Wow. Much publicity stunt. Many amaze. So yawn.
On the bright side, the game will see some tweaks to apparently make it less addictive when it reappears. If that means you're less likely throw the phone at the wall, this sounds like the best news ever.
If you remember when Flappy Bird was at its peak, it was making an estimated US$50,000 a day from the revenue generated by in-app ads.
A less dangerous bird?
Previously, Nguyen was very vocal in the media about his mixed feelings over the app's addictiveness. He had never expected it to reach the viral popularity it did and with the popularity came unwanted media attention and feedback from players.
He confessed to feeling guilty over the messages he received from players being addicted. One such comment came from a woman who accused him of "distracting the children of the world". There were also accusations of pliagarism (specifically from the Mario series) and that Nguyen was 'ungrateful' for the money the little app brought him.
The game itself isn't hard. You are simply supposed to guide a little bird through a network of pipes by just tapping on the screen. Exactly how multiplayer is going to be added boggles the mind. Does this mean you have to race against another bird through the pipes and have a friend curse along with you? Or is it a split screen on the phone where you tap together?
What we'd like to see: better graphics and maybe better sound effects and music? We know you can afford it, Nguyen.

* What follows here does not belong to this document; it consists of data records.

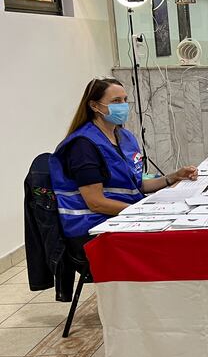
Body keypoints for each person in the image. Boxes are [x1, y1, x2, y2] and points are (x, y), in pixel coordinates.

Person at [49, 78, 198, 245]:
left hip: (121, 215)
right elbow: (96, 203)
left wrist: (173, 177)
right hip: (92, 225)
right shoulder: (83, 146)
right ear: (95, 106)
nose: (123, 106)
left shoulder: (124, 137)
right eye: (116, 101)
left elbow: (136, 185)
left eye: (125, 100)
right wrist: (142, 211)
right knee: (168, 243)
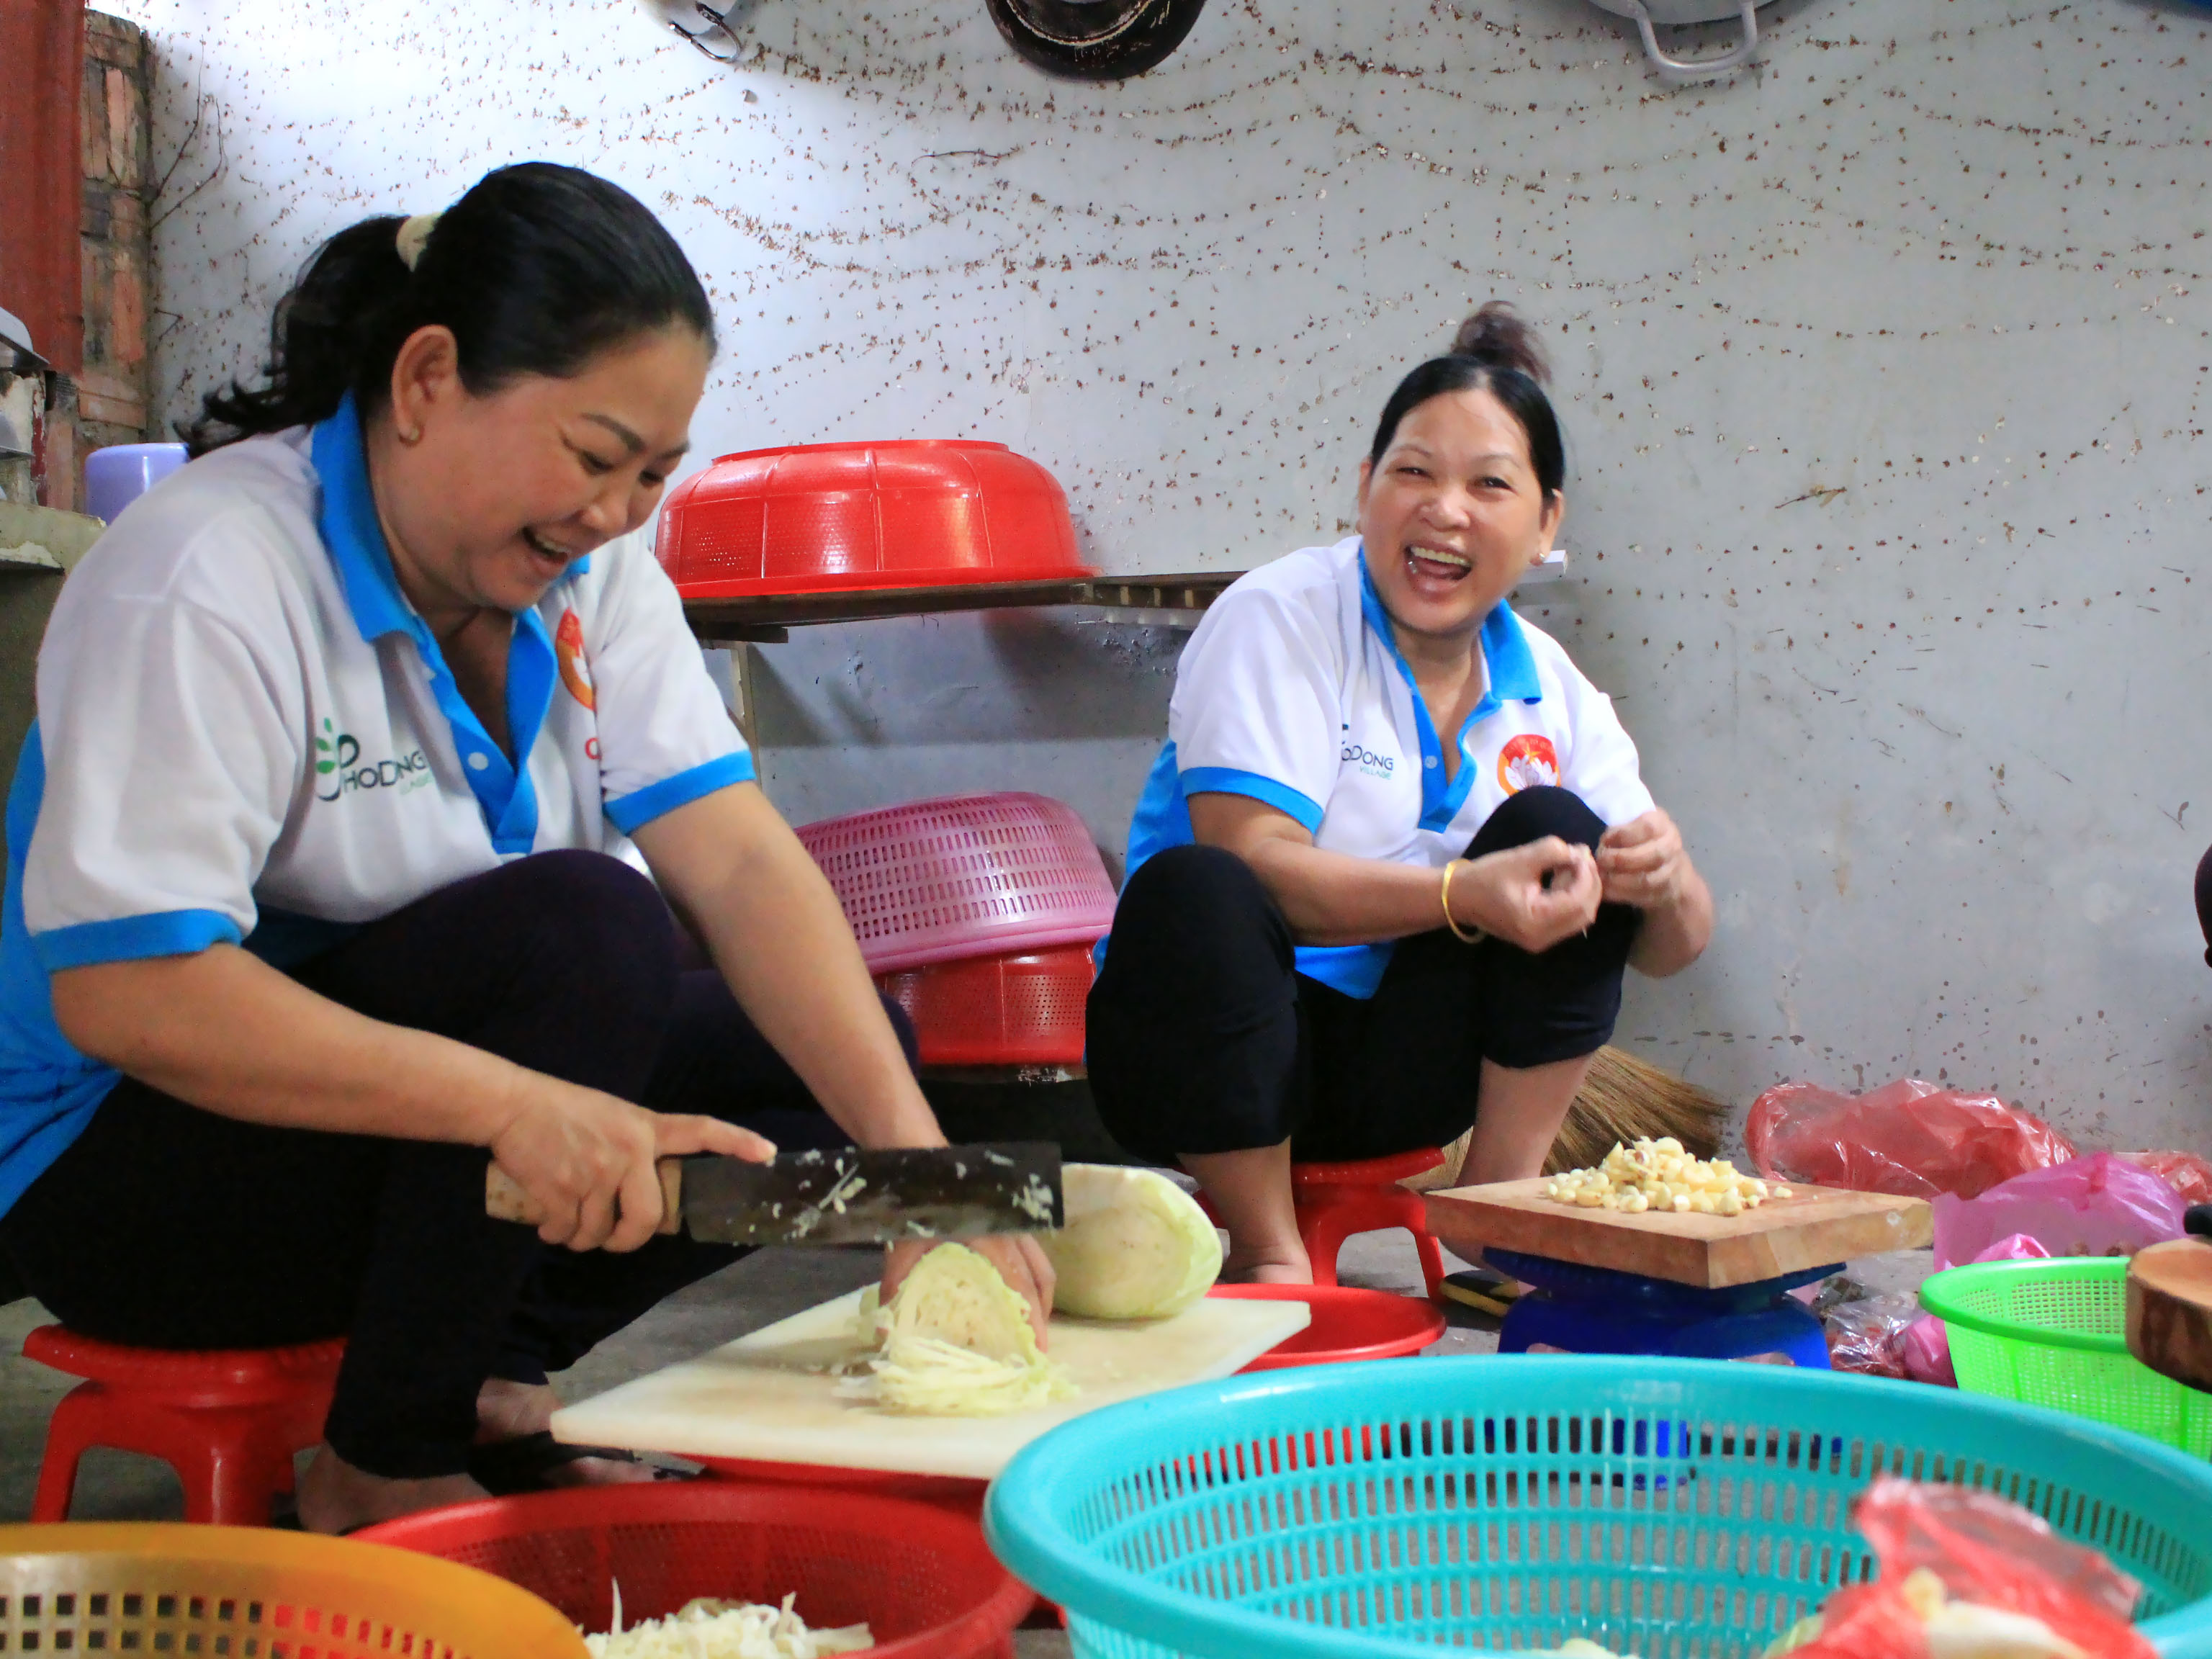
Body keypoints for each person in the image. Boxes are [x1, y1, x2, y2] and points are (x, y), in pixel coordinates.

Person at [0, 163, 1051, 1532]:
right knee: (582, 933)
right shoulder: (209, 574)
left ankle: (483, 1379)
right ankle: (384, 1452)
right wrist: (515, 1109)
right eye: (594, 456)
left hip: (366, 1131)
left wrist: (933, 1184)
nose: (615, 513)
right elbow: (130, 992)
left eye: (655, 476)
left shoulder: (589, 574)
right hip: (123, 1181)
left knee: (822, 1082)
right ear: (428, 379)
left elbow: (734, 861)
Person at [1085, 304, 1713, 1283]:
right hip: (1206, 1060)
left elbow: (1673, 949)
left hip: (1402, 1077)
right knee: (1197, 887)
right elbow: (1256, 864)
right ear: (1364, 489)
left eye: (1489, 485)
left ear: (1546, 522)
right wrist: (1463, 893)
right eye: (1413, 472)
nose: (1445, 510)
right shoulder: (1281, 617)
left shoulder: (1549, 685)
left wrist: (1663, 881)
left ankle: (1496, 1209)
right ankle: (1268, 1253)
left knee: (1567, 835)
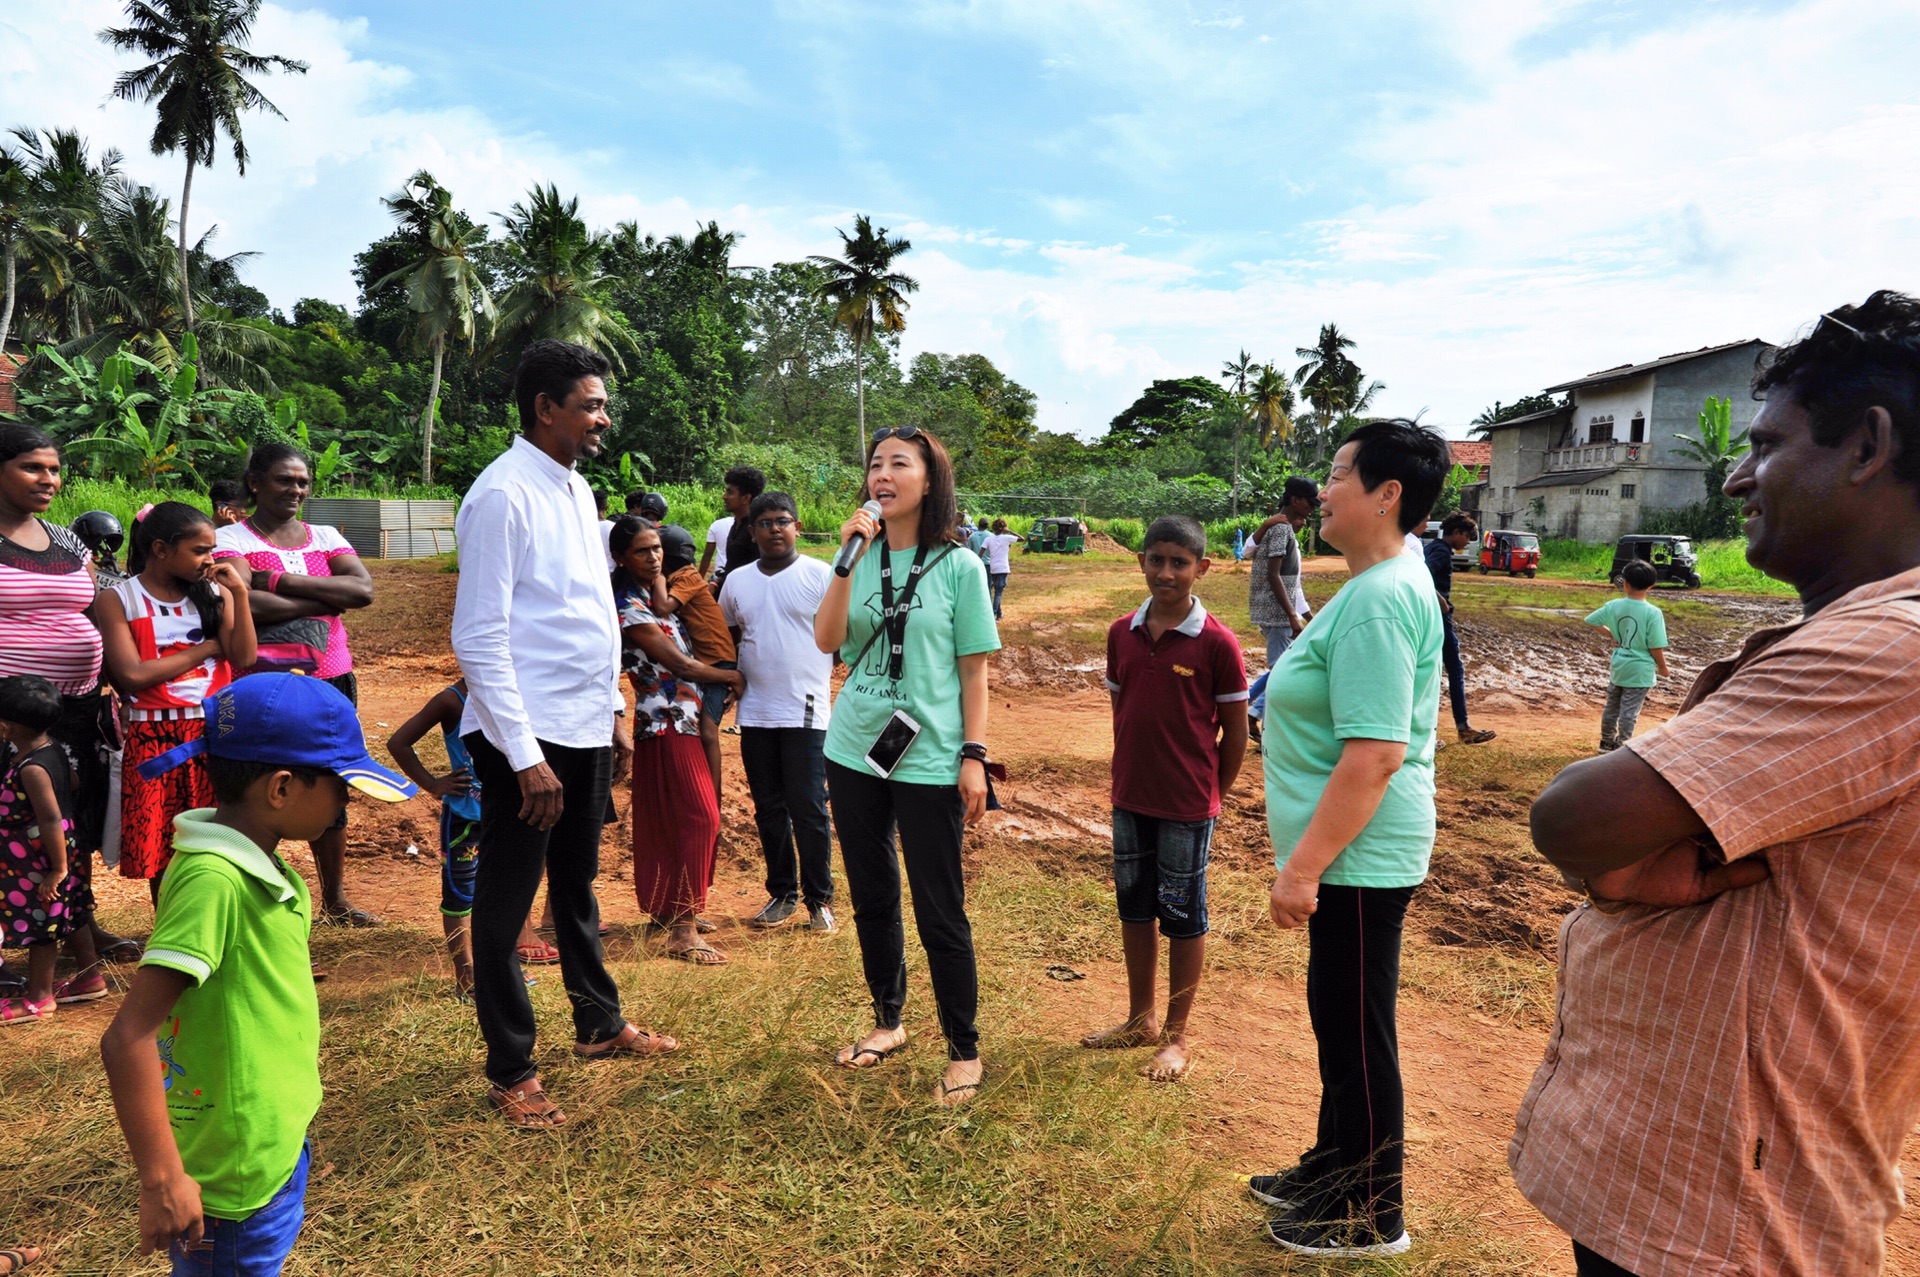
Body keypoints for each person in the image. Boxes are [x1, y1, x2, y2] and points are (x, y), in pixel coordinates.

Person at [1515, 291, 1920, 1277]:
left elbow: (1574, 815)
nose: (1739, 478)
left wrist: (1622, 850)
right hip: (1709, 1176)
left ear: (1867, 447)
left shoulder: (1888, 646)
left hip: (1731, 1210)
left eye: (1768, 444)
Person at [99, 674, 417, 1276]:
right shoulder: (214, 880)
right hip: (232, 1179)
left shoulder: (261, 866)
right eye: (342, 788)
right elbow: (127, 1036)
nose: (346, 806)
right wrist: (162, 1178)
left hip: (270, 1145)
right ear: (281, 788)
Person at [452, 339, 674, 1130]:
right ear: (546, 408)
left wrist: (611, 711)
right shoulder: (501, 495)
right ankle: (510, 1067)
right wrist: (525, 756)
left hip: (579, 725)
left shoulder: (577, 490)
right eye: (590, 404)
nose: (603, 418)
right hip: (527, 740)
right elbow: (480, 638)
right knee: (507, 905)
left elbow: (586, 611)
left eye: (602, 404)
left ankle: (598, 1021)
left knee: (576, 881)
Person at [1252, 419, 1449, 1258]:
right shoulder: (1376, 585)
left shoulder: (1381, 597)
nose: (1321, 489)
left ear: (1386, 494)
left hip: (1357, 855)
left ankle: (1370, 1214)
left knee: (1357, 1027)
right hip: (1352, 852)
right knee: (1338, 1017)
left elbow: (1374, 754)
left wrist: (1303, 868)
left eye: (1337, 474)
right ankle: (1333, 1169)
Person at [814, 424, 1000, 1107]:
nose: (882, 474)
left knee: (939, 906)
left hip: (929, 756)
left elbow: (973, 672)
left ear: (929, 480)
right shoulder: (856, 556)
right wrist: (842, 556)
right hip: (854, 748)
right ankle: (888, 1020)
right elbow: (828, 640)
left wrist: (973, 756)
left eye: (899, 463)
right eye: (874, 464)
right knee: (871, 894)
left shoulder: (960, 568)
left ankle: (963, 1049)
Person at [1082, 515, 1247, 1081]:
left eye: (1180, 562)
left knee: (1181, 914)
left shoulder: (1218, 643)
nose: (1167, 572)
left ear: (1202, 568)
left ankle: (1177, 1038)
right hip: (1130, 796)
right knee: (1134, 908)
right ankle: (1139, 1019)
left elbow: (1236, 734)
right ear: (1141, 562)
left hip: (1186, 804)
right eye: (1157, 559)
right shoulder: (1120, 633)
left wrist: (1210, 794)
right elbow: (1121, 711)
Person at [214, 442, 378, 926]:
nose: (296, 489)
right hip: (261, 684)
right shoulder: (233, 539)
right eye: (285, 480)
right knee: (260, 786)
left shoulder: (324, 533)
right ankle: (258, 895)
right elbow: (246, 605)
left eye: (303, 481)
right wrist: (326, 600)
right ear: (255, 483)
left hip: (330, 678)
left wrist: (278, 581)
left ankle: (335, 897)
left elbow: (363, 591)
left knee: (331, 780)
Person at [0, 425, 127, 977]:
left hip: (75, 710)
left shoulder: (67, 540)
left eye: (53, 469)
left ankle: (80, 921)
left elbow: (93, 607)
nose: (48, 479)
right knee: (9, 824)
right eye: (33, 467)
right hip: (10, 719)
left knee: (68, 818)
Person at [95, 503, 257, 915]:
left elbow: (243, 655)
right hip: (155, 738)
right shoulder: (119, 599)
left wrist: (238, 593)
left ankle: (224, 921)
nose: (211, 560)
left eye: (213, 549)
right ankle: (171, 927)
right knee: (161, 847)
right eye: (200, 550)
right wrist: (204, 649)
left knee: (224, 836)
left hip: (217, 731)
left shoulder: (215, 593)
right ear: (162, 549)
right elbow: (132, 675)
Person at [611, 516, 743, 964]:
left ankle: (671, 910)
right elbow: (681, 666)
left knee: (675, 819)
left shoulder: (655, 596)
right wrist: (732, 675)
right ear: (621, 558)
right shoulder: (630, 607)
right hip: (665, 722)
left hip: (680, 721)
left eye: (656, 548)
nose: (653, 557)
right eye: (641, 551)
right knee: (699, 818)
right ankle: (684, 928)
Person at [385, 678, 556, 998]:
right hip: (465, 821)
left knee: (503, 892)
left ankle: (500, 969)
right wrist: (433, 784)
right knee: (460, 897)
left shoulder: (516, 695)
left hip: (509, 815)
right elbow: (399, 743)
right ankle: (466, 975)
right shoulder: (451, 702)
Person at [721, 491, 837, 933]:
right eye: (765, 522)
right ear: (751, 531)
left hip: (805, 711)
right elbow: (729, 636)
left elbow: (839, 638)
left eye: (782, 521)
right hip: (755, 714)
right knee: (768, 808)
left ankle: (819, 901)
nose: (774, 529)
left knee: (809, 807)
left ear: (798, 526)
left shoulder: (821, 575)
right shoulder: (737, 581)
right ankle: (782, 894)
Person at [0, 676, 91, 1024]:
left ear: (7, 727)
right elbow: (73, 784)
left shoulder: (32, 768)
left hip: (39, 858)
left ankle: (40, 997)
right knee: (69, 911)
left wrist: (57, 868)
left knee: (42, 924)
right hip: (58, 849)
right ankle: (89, 974)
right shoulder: (50, 749)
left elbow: (50, 818)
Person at [648, 518, 737, 809]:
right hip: (709, 659)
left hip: (719, 663)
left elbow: (663, 607)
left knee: (708, 732)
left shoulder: (684, 576)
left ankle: (713, 799)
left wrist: (658, 579)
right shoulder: (685, 576)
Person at [1582, 560, 1668, 752]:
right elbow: (1655, 645)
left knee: (1611, 707)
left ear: (1625, 583)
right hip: (1640, 672)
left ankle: (1605, 743)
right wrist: (1662, 667)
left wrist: (1612, 634)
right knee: (1630, 711)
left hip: (1619, 667)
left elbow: (1591, 620)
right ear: (1651, 586)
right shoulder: (1653, 613)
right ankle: (1623, 746)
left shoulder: (1613, 605)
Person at [1425, 512, 1496, 745]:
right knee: (1453, 670)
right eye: (1467, 536)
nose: (1468, 541)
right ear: (1456, 533)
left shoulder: (1435, 547)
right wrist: (1441, 601)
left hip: (1434, 618)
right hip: (1438, 619)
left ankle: (1439, 730)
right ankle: (1462, 728)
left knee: (1435, 672)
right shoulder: (1441, 551)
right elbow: (1420, 576)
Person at [699, 465, 767, 583]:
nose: (724, 496)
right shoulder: (737, 524)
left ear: (745, 498)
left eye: (730, 492)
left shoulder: (755, 531)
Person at [982, 518, 1023, 620]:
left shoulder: (988, 539)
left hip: (993, 568)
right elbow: (1022, 538)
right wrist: (1009, 531)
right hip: (1003, 568)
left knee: (996, 590)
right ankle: (993, 615)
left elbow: (980, 553)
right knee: (998, 593)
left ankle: (999, 614)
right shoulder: (1007, 538)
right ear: (1003, 528)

The game's exit has also paved the way for a flurry of Flappy Bird clones attempting to cash in on the app's notoriety. It's been three months since Flappy Bird's been pulled offthe market but despite the clones, it's likely the notorious bird return will be greeted with much fanfare. We all like the real thing now, don't we?
Nguyen is already working on his next game. This time, no birds are involved. He's creating a jumping game where a character leaps from one building to another.